### Problem description
Return the data below exactly, minus the pictures.

BEGIN Data shown

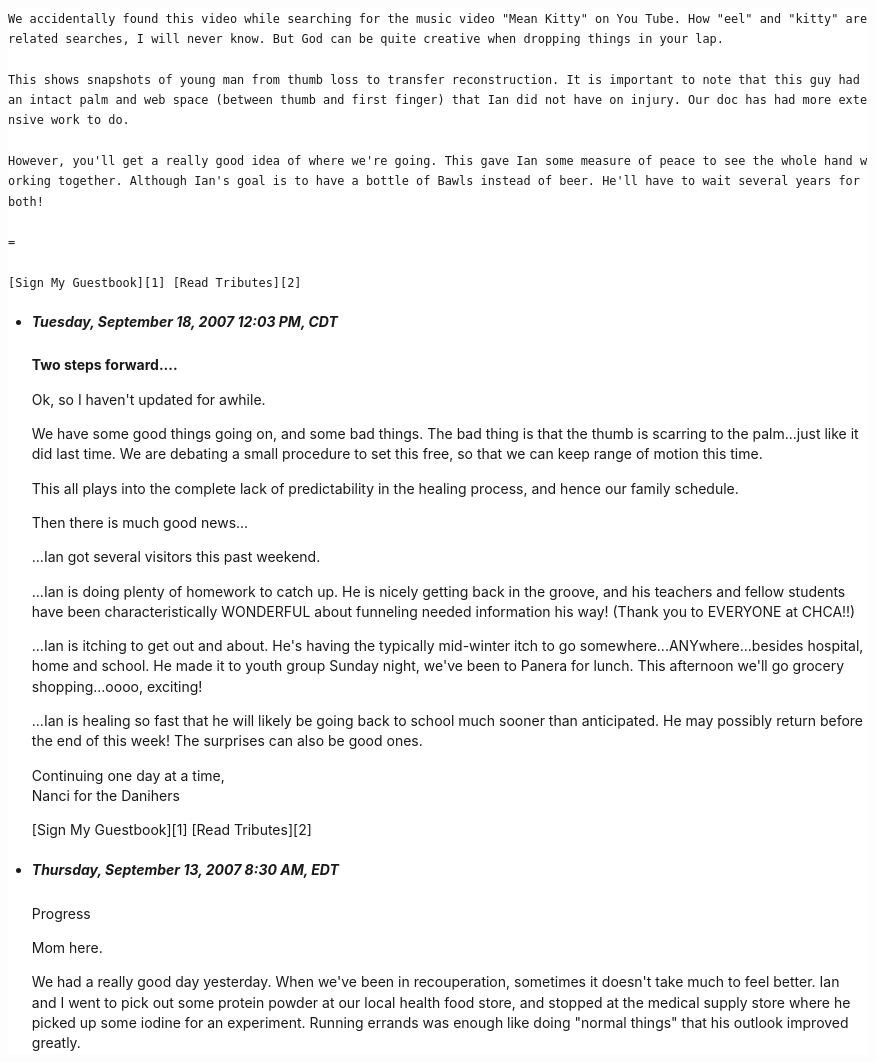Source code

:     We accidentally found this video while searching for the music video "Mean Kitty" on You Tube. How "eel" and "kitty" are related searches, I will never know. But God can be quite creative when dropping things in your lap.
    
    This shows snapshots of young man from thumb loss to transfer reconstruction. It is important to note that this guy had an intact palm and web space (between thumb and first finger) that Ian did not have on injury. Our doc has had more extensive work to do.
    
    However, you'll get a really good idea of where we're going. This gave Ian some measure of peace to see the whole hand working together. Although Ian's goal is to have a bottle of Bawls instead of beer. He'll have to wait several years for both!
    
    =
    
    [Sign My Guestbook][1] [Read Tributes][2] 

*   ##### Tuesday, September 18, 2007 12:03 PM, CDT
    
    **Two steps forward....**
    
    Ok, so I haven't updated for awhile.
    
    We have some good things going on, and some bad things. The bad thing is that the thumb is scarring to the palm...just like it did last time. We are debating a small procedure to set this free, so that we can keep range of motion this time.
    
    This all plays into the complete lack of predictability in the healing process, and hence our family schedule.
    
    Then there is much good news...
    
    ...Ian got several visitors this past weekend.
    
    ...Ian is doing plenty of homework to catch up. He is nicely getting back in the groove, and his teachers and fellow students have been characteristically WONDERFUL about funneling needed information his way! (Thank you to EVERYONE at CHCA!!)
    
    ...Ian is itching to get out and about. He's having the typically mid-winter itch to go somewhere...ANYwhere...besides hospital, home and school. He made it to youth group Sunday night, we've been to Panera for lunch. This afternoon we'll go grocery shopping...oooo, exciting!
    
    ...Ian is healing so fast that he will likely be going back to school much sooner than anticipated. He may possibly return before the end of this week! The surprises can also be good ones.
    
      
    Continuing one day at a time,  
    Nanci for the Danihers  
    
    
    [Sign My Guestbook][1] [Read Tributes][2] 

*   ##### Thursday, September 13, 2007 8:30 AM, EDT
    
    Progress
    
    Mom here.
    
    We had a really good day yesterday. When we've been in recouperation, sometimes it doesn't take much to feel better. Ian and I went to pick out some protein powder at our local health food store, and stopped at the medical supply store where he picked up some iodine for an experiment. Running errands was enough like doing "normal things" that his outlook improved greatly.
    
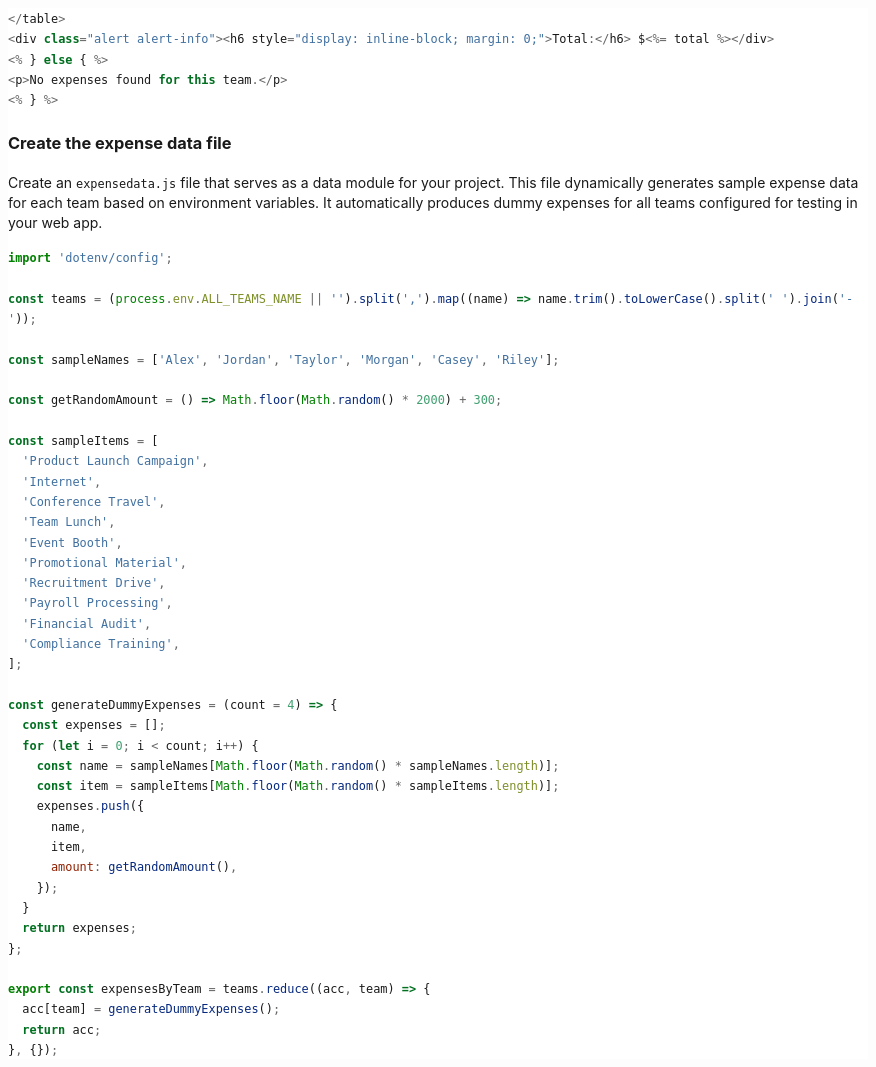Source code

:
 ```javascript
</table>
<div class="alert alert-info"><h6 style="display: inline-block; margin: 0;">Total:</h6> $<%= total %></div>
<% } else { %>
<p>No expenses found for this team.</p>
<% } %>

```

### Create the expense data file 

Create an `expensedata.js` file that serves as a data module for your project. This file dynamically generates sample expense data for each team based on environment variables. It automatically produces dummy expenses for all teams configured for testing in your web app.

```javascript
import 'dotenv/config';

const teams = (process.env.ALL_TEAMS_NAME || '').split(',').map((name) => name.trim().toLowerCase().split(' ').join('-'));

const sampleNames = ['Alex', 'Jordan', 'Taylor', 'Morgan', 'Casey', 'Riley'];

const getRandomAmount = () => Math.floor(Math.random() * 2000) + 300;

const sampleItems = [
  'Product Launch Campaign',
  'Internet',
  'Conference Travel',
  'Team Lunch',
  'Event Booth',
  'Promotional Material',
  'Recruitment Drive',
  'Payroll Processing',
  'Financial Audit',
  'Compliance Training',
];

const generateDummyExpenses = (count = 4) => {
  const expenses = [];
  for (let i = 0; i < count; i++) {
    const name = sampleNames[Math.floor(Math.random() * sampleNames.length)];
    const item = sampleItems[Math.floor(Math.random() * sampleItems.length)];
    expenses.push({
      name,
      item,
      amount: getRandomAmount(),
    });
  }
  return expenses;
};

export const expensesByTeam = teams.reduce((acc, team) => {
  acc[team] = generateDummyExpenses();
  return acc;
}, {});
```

END Data shown

### Result of the task
Source code

:     We accidentally found this video while searching for the music video "Mean Kitty" on You Tube. How "eel" and "kitty" are related searches, I will never know. But God can be quite creative when dropping things in your lap.
    
    This shows snapshots of young man from thumb loss to transfer reconstruction. It is important to note that this guy had an intact palm and web space (between thumb and first finger) that Ian did not have on injury. Our doc has had more extensive work to do.
    
    However, you'll get a really good idea of where we're going. This gave Ian some measure of peace to see the whole hand working together. Although Ian's goal is to have a bottle of Bawls instead of beer. He'll have to wait several years for both!
    
    =
    
    [Sign My Guestbook][1] [Read Tributes][2] 

*   ##### Tuesday, September 18, 2007 12:03 PM, CDT
    
    **Two steps forward....**
    
    Ok, so I haven't updated for awhile.
    
    We have some good things going on, and some bad things. The bad thing is that the thumb is scarring to the palm...just like it did last time. We are debating a small procedure to set this free, so that we can keep range of motion this time.
    
    This all plays into the complete lack of predictability in the healing process, and hence our family schedule.
    
    Then there is much good news...
    
    ...Ian got several visitors this past weekend.
    
    ...Ian is doing plenty of homework to catch up. He is nicely getting back in the groove, and his teachers and fellow students have been characteristically WONDERFUL about funneling needed information his way! (Thank you to EVERYONE at CHCA!!)
    
    ...Ian is itching to get out and about. He's having the typically mid-winter itch to go somewhere...ANYwhere...besides hospital, home and school. He made it to youth group Sunday night, we've been to Panera for lunch. This afternoon we'll go grocery shopping...oooo, exciting!
    
    ...Ian is healing so fast that he will likely be going back to school much sooner than anticipated. He may possibly return before the end of this week! The surprises can also be good ones.
    
      
    Continuing one day at a time,  
    Nanci for the Danihers  
    
    
    [Sign My Guestbook][1] [Read Tributes][2] 

*   ##### Thursday, September 13, 2007 8:30 AM, EDT
    
    Progress
    
    Mom here.
    
    We had a really good day yesterday. When we've been in recouperation, sometimes it doesn't take much to feel better. Ian and I went to pick out some protein powder at our local health food store, and stopped at the medical supply store where he picked up some iodine for an experiment. Running errands was enough like doing "normal things" that his outlook improved greatly.
    
Source code

:
 ```javascript
</table>
<div class="alert alert-info"><h6 style="display: inline-block; margin: 0;">Total:</h6> $<%= total %></div>
<% } else { %>
<p>No expenses found for this team.</p>
<% } %>

```

### Create the expense data file 

Create an `expensedata.js` file that serves as a data module for your project. This file dynamically generates sample expense data for each team based on environment variables. It automatically produces dummy expenses for all teams configured for testing in your web app.

```javascript
import 'dotenv/config';

const teams = (process.env.ALL_TEAMS_NAME || '').split(',').map((name) => name.trim().toLowerCase().split(' ').join('-'));

const sampleNames = ['Alex', 'Jordan', 'Taylor', 'Morgan', 'Casey', 'Riley'];

const getRandomAmount = () => Math.floor(Math.random() * 2000) + 300;

const sampleItems = [
  'Product Launch Campaign',
  'Internet',
  'Conference Travel',
  'Team Lunch',
  'Event Booth',
  'Promotional Material',
  'Recruitment Drive',
  'Payroll Processing',
  'Financial Audit',
  'Compliance Training',
];

const generateDummyExpenses = (count = 4) => {
  const expenses = [];
  for (let i = 0; i < count; i++) {
    const name = sampleNames[Math.floor(Math.random() * sampleNames.length)];
    const item = sampleItems[Math.floor(Math.random() * sampleItems.length)];
    expenses.push({
      name,
      item,
      amount: getRandomAmount(),
    });
  }
  return expenses;
};

export const expensesByTeam = teams.reduce((acc, team) => {
  acc[team] = generateDummyExpenses();
  return acc;
}, {});
```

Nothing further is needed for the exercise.